Eastbourne man is found dead in his home
A police investigation was launched after a 43-year-old man described as being “kind to everyone” was found dead in his home.
Forensic officers flooded the property in Langney Road after the body of Craig Allistone was discovered there – but an inquest on Tuesday (July 2) revealed he had died of a drugs overdose.
Mr Allistone’s landlord Maria Leondiou said in a statement, “He had a really good heart and was kind to everyone in the house and my family.”
His flatmate Lee Colvin said he got on really well with him, and they would often do Bruce Forsyth impressions together.
But on Tuesday, January 1, he went to check on his friend and found him lying dead in his bedroom covered in blood, the inquest heard.
The incident was initially treated as suspicious by police and scene of crime teams investigated the scene.
However DS Todd Stewart, who was called to the stand, said investigations concluded there was no third party involvement.
Mr Allistone had a long history of health problems connected to his alcohol and drug dependency, the inquest heard.
A report from his GP, Dr Sorooshian of Bolton Road surgery, said he had alcohol-related Hepatitis C, liver disease, and various other ailments.

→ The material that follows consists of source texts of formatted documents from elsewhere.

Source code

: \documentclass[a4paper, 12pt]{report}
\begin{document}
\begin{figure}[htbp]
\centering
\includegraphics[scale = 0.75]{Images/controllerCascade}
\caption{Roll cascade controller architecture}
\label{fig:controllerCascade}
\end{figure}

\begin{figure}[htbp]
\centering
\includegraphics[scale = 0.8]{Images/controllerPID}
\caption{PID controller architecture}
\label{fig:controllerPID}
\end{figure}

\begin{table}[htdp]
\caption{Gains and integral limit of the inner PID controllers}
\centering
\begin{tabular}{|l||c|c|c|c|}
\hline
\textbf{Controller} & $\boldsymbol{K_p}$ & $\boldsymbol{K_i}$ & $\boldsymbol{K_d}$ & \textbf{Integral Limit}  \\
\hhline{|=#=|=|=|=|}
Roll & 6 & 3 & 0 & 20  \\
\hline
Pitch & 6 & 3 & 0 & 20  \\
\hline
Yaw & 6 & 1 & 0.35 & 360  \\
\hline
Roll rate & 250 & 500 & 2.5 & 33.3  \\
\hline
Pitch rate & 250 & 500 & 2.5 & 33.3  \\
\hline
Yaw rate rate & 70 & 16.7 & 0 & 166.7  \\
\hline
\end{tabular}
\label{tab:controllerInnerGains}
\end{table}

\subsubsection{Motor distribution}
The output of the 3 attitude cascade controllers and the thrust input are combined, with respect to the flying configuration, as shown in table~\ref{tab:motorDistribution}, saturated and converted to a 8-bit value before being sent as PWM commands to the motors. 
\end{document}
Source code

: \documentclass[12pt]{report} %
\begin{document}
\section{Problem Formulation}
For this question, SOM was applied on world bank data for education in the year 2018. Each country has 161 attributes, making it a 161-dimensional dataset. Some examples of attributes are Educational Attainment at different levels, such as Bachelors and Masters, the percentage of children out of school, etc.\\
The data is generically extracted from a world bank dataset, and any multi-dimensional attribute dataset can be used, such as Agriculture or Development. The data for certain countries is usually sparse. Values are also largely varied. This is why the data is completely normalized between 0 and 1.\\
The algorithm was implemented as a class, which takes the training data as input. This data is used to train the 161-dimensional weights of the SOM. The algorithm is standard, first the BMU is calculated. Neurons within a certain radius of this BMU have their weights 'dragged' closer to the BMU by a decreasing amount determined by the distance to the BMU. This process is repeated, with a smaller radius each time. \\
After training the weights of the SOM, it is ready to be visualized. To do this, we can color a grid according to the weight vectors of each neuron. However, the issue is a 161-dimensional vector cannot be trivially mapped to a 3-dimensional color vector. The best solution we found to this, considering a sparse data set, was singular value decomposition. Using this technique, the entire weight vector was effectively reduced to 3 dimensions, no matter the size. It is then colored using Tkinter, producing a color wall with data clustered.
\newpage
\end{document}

A window cleaner by trade, Mr Allistone was being treated by STAR drug and alcohol misuse service for his alcohol and illicit drug use and had been prescribed methadone for opiate addiction, as well as amitriptyline.
Toxicology samples found a mix drugs in his system. This included small traces of morphine, indicating historic heroin use, traces of cocaine, significant levels of methadone – a heroin substitute prescribed by doctors – and high levels of amitriptyline, an antidepressant.
Toxicologist Amber Crampton found Mr Allistone had taken more than seven times the upper limit of therapeutic use of amitriptyline, which she said was consistent with the possibility of fatal toxicity.
Coroner Alan Craze called it a “significant overdose of two drugs”. The cause of death was found to be fatal multiple drug toxicity.
Mr Craze said he did not believe Mr Allistone had chosen to take his own life.
He said, “A regular addict is not going to take the substances he requires to get through the day to bring his life to an end. The quantities [of drugs in his system] would be far higher than they were.”
He concluded Mr Allistone died due to a dependence on drugs.